Model-Driven vs Hard-Coded Decisions
The central architectural choice in any agentic system is: who decides the next step — the model, or your code? Get this wrong and you either build a brittle decision tree that breaks on the first unanticipated input, or hand the model control over a step that demanded a guarantee.
Two ends of a spectrum
Hard-coded control flow is ordinary software: if/else, a state machine, a fixed pipeline. The path is decided at design time. It is deterministic, testable, cheap, and auditable — but it can only handle cases you anticipated.
Model-driven control flow lets Claude choose which tool to call, in what order, and when to stop — using stop_reason and the agentic loop. It is flexible and handles open-ended, ambiguous inputs — but it is probabilistic, harder to test, and costs tokens per decision.
When to hard-code
Hard-code the decision when any of these hold:
- The decision is simple and stable — a known set of categories, a fixed sequence of stages.

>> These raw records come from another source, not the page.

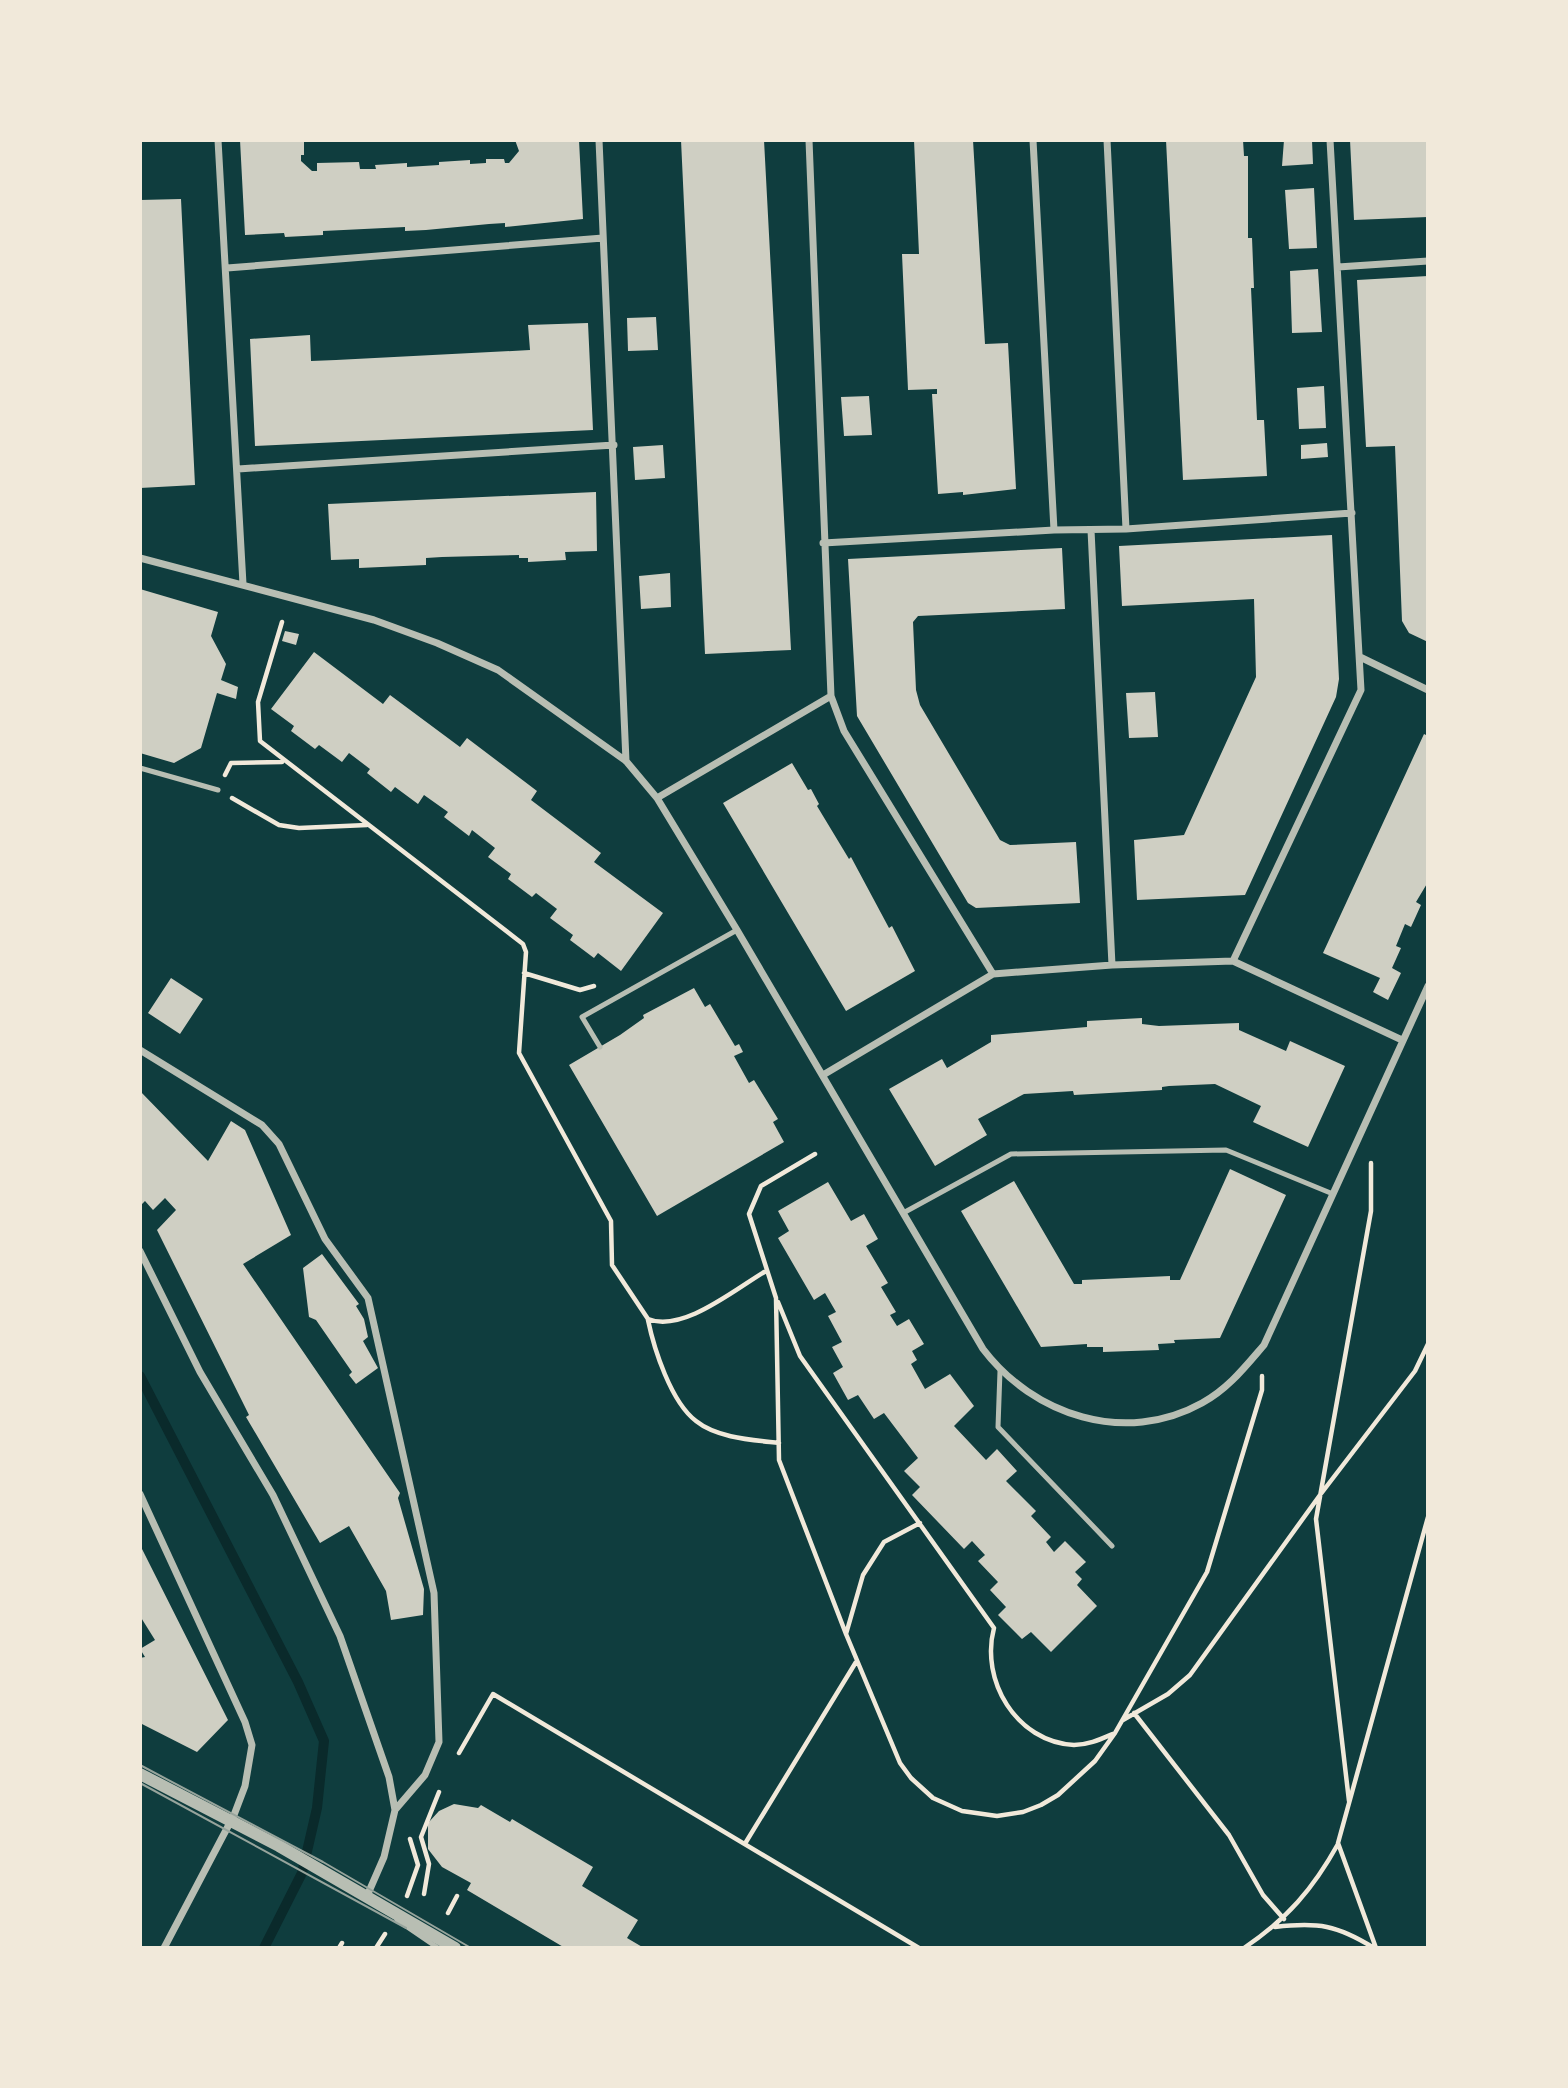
<svg xmlns="http://www.w3.org/2000/svg" width="1568" height="2088" font-family="'IBM Plex Sans',sans-serif">
<style>
.lines{fill:none;stroke-linecap:round;stroke-linejoin:round}
.stream{stroke:#0a2a2b;stroke-width:10}
.building{fill:#cfcfc3}
.path{stroke:#f1e9da;stroke-width:4.5}
.service{stroke:#b8beb3;stroke-width:5}
.minor{stroke:#b8beb3;stroke-width:7}
.tertiary{stroke:#b8beb3;stroke-width:12}
.tram{stroke:#97a49c;stroke-width:2}
</style>
<rect width="100%" height="100%" fill="#0f3d3e"/>
<g class="lines">
<path class="stream" d="M 140,1376 L 298,1682 L 324,1741 L 317,1808 L 302,1873 L 264,1948"/>
</g>
<path class="building" d="M 240,140 L 304,140 L 304,155 L 301,155 L 301,161 L 312,171 L 317,171 L 317,163 L 359,162 L 360,169 L 376,169 L 375,165 L 407,163 L 407,167 L 439,165 L 439,162 L 470,160 L 470,164 L 486,163 L 486,159 L 504,159 L 505,163 L 509,163 L 519,151 L 515,140 L 579,140 L 583,219 L 505,227 L 505,223 L 489,224 L 426,230 L 405,231 L 405,227 L 323,231 L 323,235 L 285,237 L 284,233 L 245,235 Z
M 681,140 L 764,140 L 791,650 L 705,654 Z
M 914,140 L 973,140 L 985,344 L 1008,343 L 1016,489 L 963,495 L 963,492 L 938,494 L 932,394 L 937,394 L 937,389 L 908,390 L 902,254 L 919,254 Z
M 1166,140 L 1243,140 L 1244,156 L 1248,156 L 1248,238 L 1252,238 L 1254,288 L 1251,288 L 1257,420 L 1264,420 L 1267,476 L 1183,480 Z
M 1284,140 L 1312,140 L 1313,164 L 1282,166 Z
M 1350,140 L 1428,140 L 1428,217 L 1354,220 Z
M 1314,188 L 1317,248 L 1289,249 L 1285,190 Z
M 181,199 L 195,485 L 140,488 L 140,200 Z
M 1318,269 L 1322,332 L 1292,333 L 1290,271 Z
M 1428,276 L 1428,642 L 1409,633 L 1402,621 L 1395,446 L 1366,447 L 1357,280 Z
M 656,317 L 658,350 L 628,351 L 627,318 Z
M 588,323 L 593,430 L 255,446 L 250,339 L 310,335 L 311,361 L 336,360 L 530,350 L 528,325 Z
M 1324,386 L 1326,428 L 1299,429 L 1297,388 Z
M 869,396 L 872,435 L 844,436 L 841,397 Z
M 1327,443 L 1328,457 L 1301,459 L 1301,445 Z
M 663,445 L 665,478 L 635,480 L 633,447 Z
M 596,492 L 597,551 L 565,552 L 566,560 L 528,562 L 528,558 L 519,558 L 519,555 L 442,557 L 426,558 L 426,565 L 359,568 L 359,559 L 331,560 L 328,504 Z
M 1332,535 L 1339,679 L 1336,697 L 1245,895 L 1137,900 L 1134,840 L 1184,835 L 1256,677 L 1254,599 L 1122,606 L 1119,546 Z
M 1062,548 L 1065,609 L 918,616 L 913,622 L 916,690 L 920,705 L 1000,840 L 1010,845 L 1076,842 L 1080,903 L 976,908 L 968,903 L 857,716 L 848,559 Z
M 670,573 L 671,607 L 641,609 L 639,576 Z
M 140,589 L 218,612 L 211,636 L 226,664 L 221,680 L 238,687 L 236,699 L 217,693 L 201,748 L 174,763 L 140,753 Z
M 285,631 L 299,634 L 296,645 L 282,641 Z
M 314,652 L 383,704 L 390,695 L 460,747 L 467,738 L 537,791 L 531,800 L 601,853 L 594,862 L 663,913 L 621,971 L 598,953 L 594,958 L 570,940 L 573,935 L 550,918 L 557,909 L 536,893 L 532,897 L 508,879 L 511,874 L 488,857 L 495,848 L 472,830 L 469,836 L 444,817 L 448,812 L 424,795 L 418,804 L 395,787 L 391,792 L 367,773 L 370,769 L 349,753 L 342,762 L 319,745 L 315,749 L 291,731 L 294,726 L 271,709 Z
M 1155,692 L 1158,737 L 1129,738 L 1126,693 Z
M 1424,734 L 1428,736 L 1428,882 L 1416,902 L 1421,905 L 1411,927 L 1405,924 L 1396,946 L 1401,948 L 1392,968 L 1401,973 L 1388,1000 L 1373,992 L 1380,978 L 1323,953 Z
M 792,763 L 808,790 L 811,789 L 819,804 L 817,806 L 849,859 L 851,857 L 889,928 L 892,926 L 915,971 L 846,1011 L 723,803 Z
M 171,978 L 203,999 L 180,1034 L 148,1013 Z
M 694,988 L 705,1007 L 710,1004 L 735,1046 L 739,1044 L 743,1052 L 734,1056 L 749,1083 L 754,1080 L 778,1119 L 773,1122 L 784,1142 L 657,1216 L 569,1065 L 620,1035 L 644,1018 L 643,1015 Z
M 1142,1018 L 1142,1024 L 1159,1026 L 1239,1023 L 1239,1030 L 1286,1051 L 1290,1041 L 1345,1066 L 1308,1147 L 1253,1122 L 1261,1106 L 1215,1084 L 1169,1086 L 1162,1087 L 1162,1090 L 1074,1095 L 1073,1091 L 1024,1094 L 978,1119 L 987,1135 L 935,1166 L 889,1089 L 942,1059 L 947,1068 L 991,1042 L 991,1035 L 1087,1027 L 1087,1021 Z
M 140,1091 L 208,1161 L 231,1121 L 245,1130 L 291,1235 L 243,1264 L 400,1493 L 398,1498 L 424,1589 L 423,1615 L 391,1620 L 386,1591 L 349,1526 L 320,1543 L 246,1417 L 249,1415 L 157,1230 L 176,1210 L 165,1198 L 153,1210 L 145,1201 L 140,1206 Z
M 1230,1169 L 1286,1195 L 1220,1338 L 1174,1340 L 1175,1343 L 1158,1344 L 1159,1350 L 1103,1352 L 1103,1347 L 1087,1347 L 1087,1344 L 1041,1347 L 961,1211 L 1014,1181 L 1074,1284 L 1082,1284 L 1082,1280 L 1170,1276 L 1170,1280 L 1180,1280 Z
M 828,1182 L 851,1221 L 864,1214 L 878,1239 L 866,1246 L 888,1283 L 881,1287 L 896,1312 L 890,1315 L 897,1326 L 909,1319 L 924,1344 L 912,1351 L 917,1360 L 911,1364 L 925,1389 L 950,1374 L 974,1406 L 954,1426 L 986,1460 L 997,1449 L 1017,1471 L 1006,1481 L 1036,1511 L 1031,1516 L 1051,1537 L 1046,1542 L 1054,1552 L 1065,1541 L 1086,1562 L 1075,1572 L 1082,1579 L 1077,1585 L 1097,1606 L 1051,1652 L 1031,1632 L 1022,1639 L 998,1615 L 1006,1607 L 990,1590 L 998,1582 L 978,1561 L 985,1555 L 972,1541 L 964,1549 L 912,1495 L 920,1487 L 904,1471 L 918,1458 L 884,1413 L 874,1419 L 858,1395 L 848,1400 L 833,1373 L 843,1367 L 832,1347 L 842,1342 L 828,1316 L 836,1312 L 825,1293 L 814,1300 L 778,1238 L 789,1231 L 778,1211 Z
M 322,1254 L 359,1304 L 356,1306 L 364,1319 L 368,1337 L 363,1341 L 378,1368 L 356,1384 L 349,1375 L 352,1372 L 316,1320 L 309,1317 L 303,1268 Z
M 140,1545 L 228,1720 L 197,1752 L 140,1723 L 140,1658 L 145,1657 L 140,1649 L 155,1640 L 140,1616 Z
M 454,1804 L 478,1808 L 481,1805 L 510,1822 L 512,1819 L 593,1867 L 582,1886 L 638,1920 L 627,1938 L 644,1948 L 565,1948 L 467,1890 L 471,1883 L 442,1867 L 428,1849 L 428,1823 L 439,1811 Z"/>
<g class="lines">
<path class="path" d="M 282,622 L 258,702 L 260,741 L 523,944 L 526,952 L 519,1053 L 611,1221 L 612,1265 L 648,1319 C 683,1333 735,1289 766,1271
M 225,775 L 231,763 L 282,762
M 232,798 L 279,825 L 299,828 L 367,825
M 524,973 L 580,990 L 594,986
M 815,1154 L 761,1186 L 749,1214 L 776,1298 L 779,1460 L 846,1634 L 900,1763 L 911,1778 L 933,1798 L 962,1811 L 997,1816 L 1023,1812 L 1041,1805 L 1058,1795 L 1095,1761 L 1115,1733 L 1207,1572 L 1262,1390 L 1262,1376
M 778,1302 L 800,1356 L 994,1628 C 980,1680 1016,1742 1074,1745 C 1089,1745 1101,1739 1115,1733
M 648,1320 C 654,1349 671,1402 696,1421 C 717,1438 753,1440 779,1443
M 846,1634 L 863,1575 L 884,1542 L 920,1523
M 1134,1713 L 1229,1835 L 1263,1895 L 1284,1919
M 1123,1720 L 1168,1694 L 1190,1675 L 1320,1495 L 1415,1371 L 1428,1344
M 459,1753 L 493,1694 L 919,1948
M 1349,1801 L 1316,1519 L 1371,1211 L 1371,1163
M 746,1842 L 856,1662
M 424,1894 L 429,1864 L 421,1837 L 439,1792
M 407,1896 L 418,1865 L 410,1839
M 448,1913 L 457,1896
M 1275,1927 C 1318,1922 1337,1925 1374,1948
M 339,1948 L 342,1943
M 376,1948 L 385,1934
M 1244,1948 C 1287,1919 1313,1889 1338,1844
M 1376,1948 L 1338,1843 L 1428,1517"/>
<path class="service" d="M 140,768 L 218,790
M 600,1047 L 582,1017 L 737,930
M 905,1212 L 1011,1154 L 1226,1150 L 1333,1194
M 1000,1371 L 998,1427 L 1112,1546
M 397,1920 L 438,1948"/>
<path class="minor" d="M 218,140 L 243,584
M 599,140 L 626,761
M 809,140 L 831,696 L 844,731 L 993,974
M 1033,140 L 1054,530
M 1107,140 L 1126,529
M 1338,267 L 1428,261
M 227,268 L 603,238
M 238,469 L 614,445
M 1091,530 L 1112,965
M 823,543 L 1054,530 L 1126,529 L 1352,513
M 140,558 L 374,620 L 437,643 L 498,670 L 626,761 L 657,798 L 737,930 L 983,1349 C 1033,1415 1125,1446 1202,1403 C 1228,1389 1245,1367 1264,1345 L 1428,986
M 1360,657 L 1428,690
M 657,798 L 831,696
M 1233,961 L 1361,690 L 1330,140
M 140,1050 L 262,1125 L 279,1144 L 325,1239 L 368,1298 L 434,1593 L 439,1742 L 425,1775 L 395,1810
M 823,1075 L 993,974 L 1112,965 L 1233,961 L 1402,1040
M 140,1251 L 200,1372 L 273,1495 L 340,1636 L 389,1777 L 395,1810 L 384,1857 L 367,1896
M 140,1494 L 245,1722 L 252,1745 L 245,1786 L 234,1815 L 164,1948"/>
<path class="tertiary" d="M 140,1774 L 279,1846 L 455,1948"/>
<path class="tram" d="M 140,1765 L 323,1862 L 471,1948
M 140,1783 L 406,1928"/>
</g>
<rect width="1568" height="2088" fill="none" stroke="#f1e9da" stroke-width="284"/>
</svg>
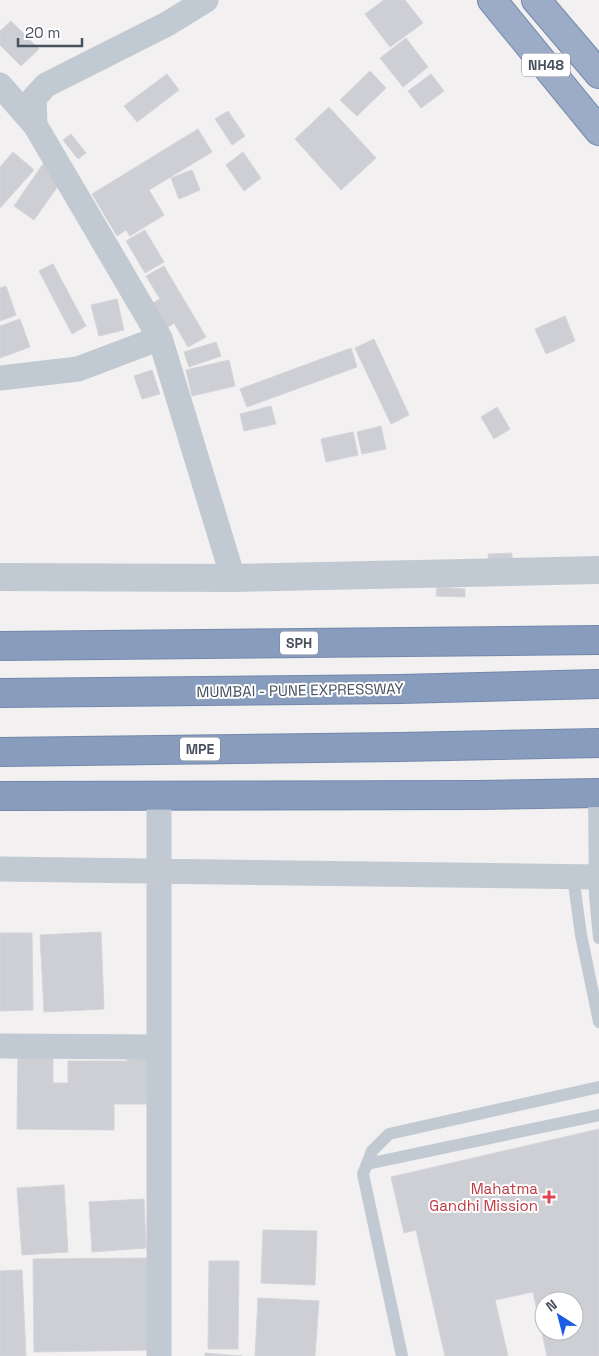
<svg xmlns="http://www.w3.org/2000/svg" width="599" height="1356" font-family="'Space Grotesk',sans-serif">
<rect width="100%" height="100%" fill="#f2f0f0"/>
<path fill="#cdcfd5" stroke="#d4d5db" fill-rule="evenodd" d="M384,0h21l18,23 -33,24 -25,-33z
M11,21l28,28 -18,17 -21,-21v-14z
M406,38l22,29 -25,20 -23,-29z
M370,71l16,17 -29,28 -17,-16z
M167,74l12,16 -42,32 -13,-16z
M431,74l13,17 -23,17 -13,-17z
M329,107l47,51 -35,32 -46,-51z
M228,111l17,25 -13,9 -17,-26z
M198,129l14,23 -63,38 15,25 -34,21 -4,-6 -9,6 -25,-42z
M71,134l15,19 -8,6 -15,-19z
M13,152l21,18 -34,38v-41z
M243,152l18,26 -17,13 -18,-26z
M43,164l20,15 -29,41 -20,-14z
M192,170l8,20 -21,9 -8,-21z
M145,230l19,32 -19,11 -19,-32z
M53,264l33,62 -14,8 -33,-63z
M164,266l42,71 -18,10 -14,-24 -9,6 -14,-25 9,-5 -14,-23z
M6,286l10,29 -16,6v-33z
M117,299l7,31 -25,6 -8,-31z
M565,316l10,25 -29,13 -11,-25z
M20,319l10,28 -30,11v-32z
M374,339l35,76 -18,9 -36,-76z
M216,342l5,14 -32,11 -5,-15z
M351,348l6,19 -110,40 -7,-18z
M229,360l6,26 -43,10 -6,-26z
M152,370l8,24 -18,5 -8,-23z
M271,406l5,18 -32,7 -4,-17z
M497,407l13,22 -16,10 -13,-22z
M381,426l5,23 -24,5 -5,-22z
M353,432l5,23 -32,7 -5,-23z
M512,553v10l-23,1 -1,-10z
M437,587l28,2v8l-29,-1z
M101,932l3,77 -60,3 -4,-77z
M0,933h32l1,77 -33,1z
M18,1051h35v32h15v-22h59v-10h21l-1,53h-33v26l-97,-1z
M599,1129v227h-52l-14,-64 -38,8 13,56h-63l-29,-126 -12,3 -13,-56zM544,1301h30v30h-30z
M64,1185l4,67 -46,3 -5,-67z
M144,1199l2,49 -54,4 -3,-50z
M263,1230l54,1 -2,54 -54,-2z
M148,1258l1,92 -115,2 -1,-93z
M209,1261h30l-1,88h-30z
M22,1270l4,86h-26v-85z
M258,1298l61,3 -4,55h-60z
M205,1353l37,3h-37z"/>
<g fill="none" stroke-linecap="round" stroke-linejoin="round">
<defs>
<path id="trunk" d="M492,0l107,131
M536,0l63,74"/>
<path id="motorway" d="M0,646l599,-6
M0,693l400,-4 199,-5
M0,752l400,-5 199,-4
M0,796l478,-1 121,-2"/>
</defs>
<use href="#trunk" stroke="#7388aa" stroke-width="30"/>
<use href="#motorway" stroke="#7388aa" stroke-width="30"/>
<path stroke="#c1c9d2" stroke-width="12" d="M594,793l1,103 4,42
M573,876l8,59 18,87
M367,1164l232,-49
M402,1356l-39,-182 9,-23 17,-17 210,-47"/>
<path stroke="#c1c9d2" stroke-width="25" d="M206,0l-39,24 -121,61 -12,13 1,27 125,213 73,240
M0,85l35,40
M0,378l78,-9 82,-31
M0,869l599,8
M0,1046l159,1
M159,1356v-560"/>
<path stroke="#c1c9d2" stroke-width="28" d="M0,577l233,1 366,-8"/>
<use href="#trunk" stroke="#9cacc6" stroke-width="28"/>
<use href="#motorway" stroke="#889dbe" stroke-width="28"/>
</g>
<path fill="#e0444e" stroke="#fff" stroke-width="2" d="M546.5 1189.5h5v5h5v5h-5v5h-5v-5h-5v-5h5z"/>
<g text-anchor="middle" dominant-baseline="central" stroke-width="4" stroke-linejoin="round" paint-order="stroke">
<g fill="#fff" stroke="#7f858e" stroke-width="1">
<rect x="522" y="53.5" width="48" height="23" rx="4"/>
<rect x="280" y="631.5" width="38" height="23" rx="4"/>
<rect x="180" y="737.5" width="40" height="23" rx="4"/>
</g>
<g font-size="14" font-weight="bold" fill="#48515e">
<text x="546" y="65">NH48</text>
<text x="299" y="643">SPH</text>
<text x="200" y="749">MPE</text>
</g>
<g font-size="15" fill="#48515e" stroke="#fff">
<text transform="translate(300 690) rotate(-1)">MUMBAI - PUNE EXPRESSWAY</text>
</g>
<g font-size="15" fill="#be3a42" stroke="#fff" text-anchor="end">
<text x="538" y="1188">Mahatma<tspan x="538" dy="17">Gandhi Mission</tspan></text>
</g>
</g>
<g transform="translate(559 1316) rotate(324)"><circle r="24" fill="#ffffff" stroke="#b6b9bf"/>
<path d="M0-4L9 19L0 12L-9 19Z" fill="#1a5de3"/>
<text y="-8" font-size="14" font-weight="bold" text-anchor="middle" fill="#48515e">N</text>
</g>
<path d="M18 38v8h64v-8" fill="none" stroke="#48515e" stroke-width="2.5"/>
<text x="25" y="38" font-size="15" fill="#48515e" stroke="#ffffff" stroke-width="4" paint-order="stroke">20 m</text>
</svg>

- The step needs a guarantee (a compliance check, an auth gate, "always run the linter before commit"). Determinism beats probability here.
- You need auditability or low cost — a regex or a switch statement is free and never hallucinates.
A classic mistake is asking the model to "decide whether to validate" when validation must always happen. That belongs in code (or a hook — see Module 3), not in a prompt.
When to let the model decide
Let the model drive when:
- The input space is open-ended and you cannot enumerate the branches (free-form user requests, unstructured documents).
- The order of steps depends on intermediate results — e.g. "search, and if results are thin, broaden the query, then summarize."
- You want graceful degradation on inputs you did not foresee, instead of a fall-through
elsethat errors.
The pragmatic answer: combine them
Real systems are hybrid. Hard-code the skeleton and the guarantees; let the model fill the adaptive middle. A support agent might hard-code "always check the account is authenticated" and "always log the resolution," while letting the model decide how to diagnose the issue in between.
A useful heuristic: push determinism to the edges, flexibility to the center. Validate inputs deterministically, gate side effects deterministically, and reserve model judgment for the genuinely ambiguous reasoning in the middle.
The anti-pattern in both directions: a sprawling hard-coded decision tree that tries to anticipate every branch (unmaintainable, brittle), or a fully model-driven flow over a task that had only three known states (slow, costly, non-deterministic where you needed a guarantee).
Exam focus: Hard-code stable, simple, or guarantee-requiring decisions (auth, validation, compliance, fixed pipelines) for determinism and low cost. Let the model decide open-ended, result-dependent, or unanticipated branches for flexibility. Best systems are hybrid: deterministic skeleton + guarantees at the edges, model judgment in the middle.